Gestor de Cambio. Administra los cambios y los documentos que autorizan todos los cambios en la infraestructura de TI y sus componentes (los ítems de la configuración), a fin de mantener una cantidad mínima de defectos de interrupción sobre el funcionamiento y la operación. En el caso de más de profundos cambios, que implica la Junta Consultiva de Cambio (CAB).

·      Junta Consultiva de Cambios (CAB). Un grupo de personas que asesora al Gerente de Cambio en la Evaluación, priorización y programación de cambios. Este comité está formado únicamente por representantes de todas las áreas dentro del Proveedor de Servicios de TI, los negocios, y terceros, como proveedores.

·      Propietario del Cambio. La persona que respalda un cambio y la negociación de un presupuesto para su aplicación. Normalmente los cambios son propiedad de Servicio de Gestión de funciones (por ejemplo, el problema o la capacidad Manager) o miembros de la administración de TI.

·      Cambio de Emergencia Junta Consultiva (ECAB). Un subconjunto de la Junta Consultiva de Cambio que tomar decisiones acerca de emergencia de alto impacto cambios. Composición de la ECAB podrá decidirse en el momento en una reunión se le llama, y depende de la naturaleza de la emergencia el cambio.

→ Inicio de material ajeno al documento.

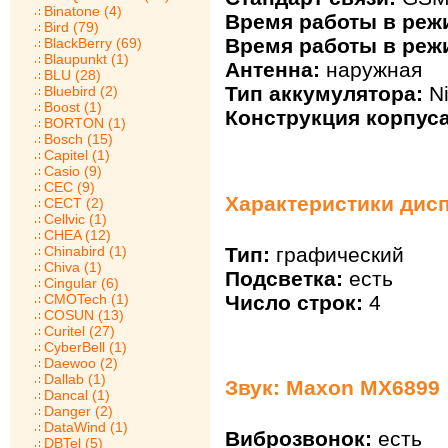
Binatone (4)
Время работы в реж
Bird (79)
Время работы в реж
BlackBerry (69)
Blaupunkt (1)
Антенна:
наружная
BLU (28)
Тип аккумулятора:
Ni
Bluebird (2)
Boost (1)
Конструкция корпуса
BORTON (1)
Bosch (15)
Capitel (1)
Casio (9)
CEC (9)
Характеристики дис
CECT (2)
Cellvic (1)
CHEA (12)
Тип:
графический
Chinabird (1)
Chiva (1)
Подсветка:
есть
Cingular (6)
Число строк:
4
CMOTech (1)
COSUN (13)
Curitel (27)
CyberBell (1)
Daewoo (2)
Dallab (1)
Звук: Maxon MX6899
Dancal (1)
Danger (2)
DataWind (1)
Виброзвонок:
есть
DBTel (5)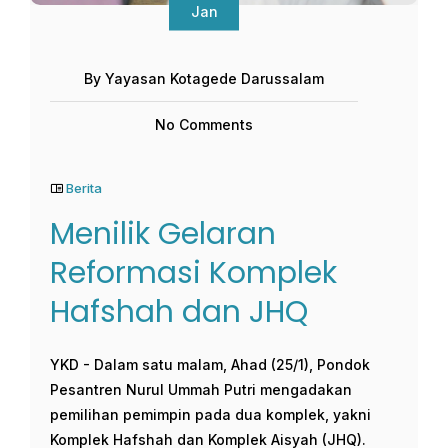
Jan
By Yayasan Kotagede Darussalam
No Comments
Berita
Menilik Gelaran
Reformasi Komplek
Hafshah dan JHQ
YKD - Dalam satu malam, Ahad (25/1), Pondok
Pesantren Nurul Ummah Putri mengadakan
pemilihan pemimpin pada dua komplek, yakni
Komplek Hafshah dan Komplek Aisyah (JHQ).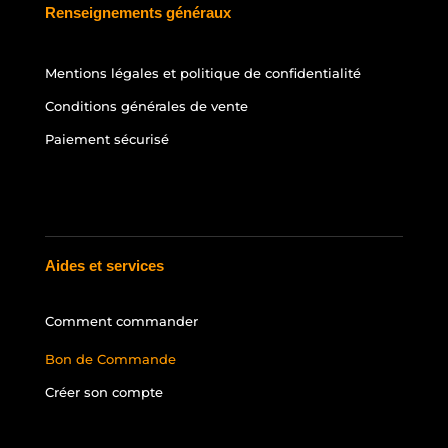
Renseignements généraux
Mentions légales et politique de confidentialité
Conditions générales de vente
Paiement sécurisé
Aides et services
Comment commander
Bon de Commande
Créer son compte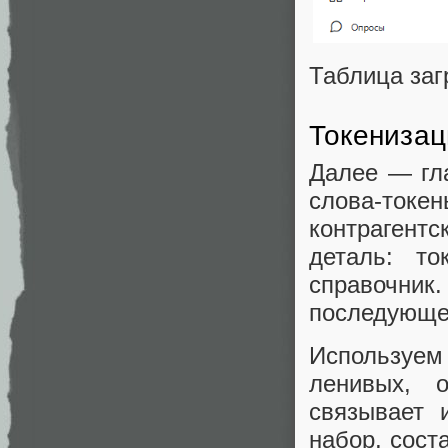
Таблица заг
Токенизац
Далее — гл
слова-токе
контрагент
деталь: т
справочник
последующе
Используе
ленивых, 
связывает 
набор, сост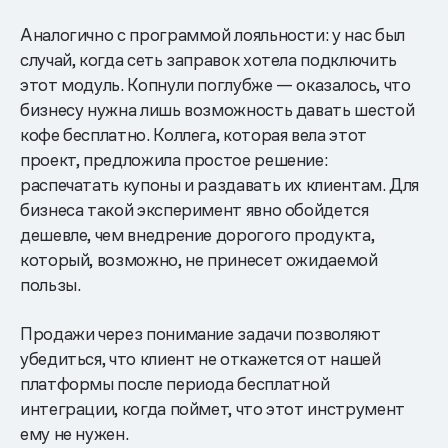
Аналогично с программой лояльности: у нас был
случай, когда сеть заправок хотела подключить
этот модуль. Копнули поглубже — оказалось, что
бизнесу нужна лишь возможность давать шестой
кофе бесплатно. Коллега, которая вела этот
проект, предложила простое решение:
распечатать купоны и раздавать их клиентам. Для
бизнеса такой эксперимент явно обойдется
дешевле, чем внедрение дорогого продукта,
который, возможно, не принесет ожидаемой
пользы.
Продажи через понимание задачи позволяют
убедиться, что клиент не откажется от нашей
платформы после периода бесплатной
интеграции, когда поймет, что этот инструмент
ему не нужен.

Aprobación y Planificación del cambio.

La planificación es esencial para una buena gestión del cambio.

Los sistemas de gestión de la información son muy susceptibles a los cambios de configuración por las sofisticadas interrelaciones entre todos los CIs involucrados. Un cambio aparentemente menor puede provocar una reacción en cadena con resultados catastróficos. Es imprescindible, como mínimo, disponer siempre de planes de back-out que permitan la recuperación de la última configuración estable antes del cambio. Pero esto obviamente no es suficiente.

Para su aprobación, el cambio se debe evaluar minuciosamente:

¿Cuáles son los beneficios esperados del cambio propuesto?

¿Justifican esos beneficios los costes asociados al proceso de cambio?

¿Cuáles son los riesgos asociados?

¿Disponemos de los recursos necesarios para llevar a cabo el cambio con garantías de éxito?

¿Puede demorarse el cambio?

¿Cuál será el impacto general sobre la infraestructura y la calidad de los servicios TI?

¿Puede el cambio afectar los niveles establecidos de seguridad TI?

En el caso de cambios que tengan un alto impacto, debe también consultarse a la dirección pues pueden entrar en consideración aspectos de carácter estratégico y de política general de la organización.

Una vez aprobado el cambio (en caso contrario se seguiría el proceso ya descrito para el caso de no aceptación) debe evaluarse si éste ha de ser implementado aisladamente o dentro de un "paquete de cambios", que formalmente equivaldrían a un solo cambio. Esto tiene algunas ventajas:

·      Se optimizan los recursos necesarios.

·      Se evitan posibles incompatibilidades entre diferentes cambios.

·      Sólo se necesita un plan de back-out.

·      Se simplifica el proceso de actualización de la CMDB y la revisión post-implementación.